Just in time for Shark Week, Governor John Kitzhaber recently made it illegal to sell, trade, or possess shark fins in the State of Oregon. The bill, which passed the State House of Representatives and Senate with overwhelming bipartisan support, makes Oregon the third U.S. state to prohibit shark finning behind Hawaii and Washington.
A similar measure passed in the California State Assembly earlier this year, but must to be approved by the Senate before it can become law.
“With the global trade in shark fins pushing sharks toward extinction, it will take strong actions such as this to prevent us from making irreversible changes to our ocean ecosystems,” said Whit Sheard, Senior Advisor and Pacific Counsel for Oceana. “The bipartisan support for this bill once again demonstrates that support for healthy oceans is a non-partisan issue.”
Shark finning is brutal a process whereby sharks are caught, the fins are cut away from the body, and the carcass is thrown back into the sea. Without fins, sharks bleed to death, drown, or are eaten by other species. Used mostly to provide ingredients for the Asian delicacy, shark fin soup, in recent decades this practice has contributed to a 99 percent decline in some shark populations.

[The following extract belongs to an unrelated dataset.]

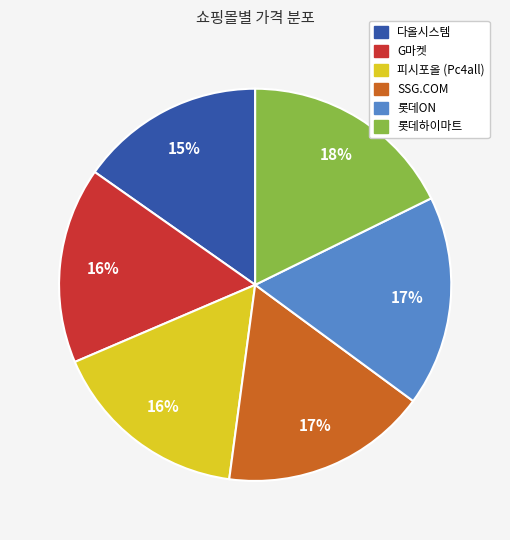

True or false: 롯데하이마트 accounts for 18% of the total.

True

Although shark finning is already illegal in U.S., European, Canadian and Australian waters, it’s still common in international waters. Fins are imported to the U.S. from countries with less stringent protections, and because it’s not against the law to possess the fins in most states, this demand continues unabated.
However, scientists are starting to understand that eliminating sharks from ocean ecosystems can destabilize the ocean food web and even lead to declines in populations of other species, including commercially-caught fish and shellfish species lower in the food web.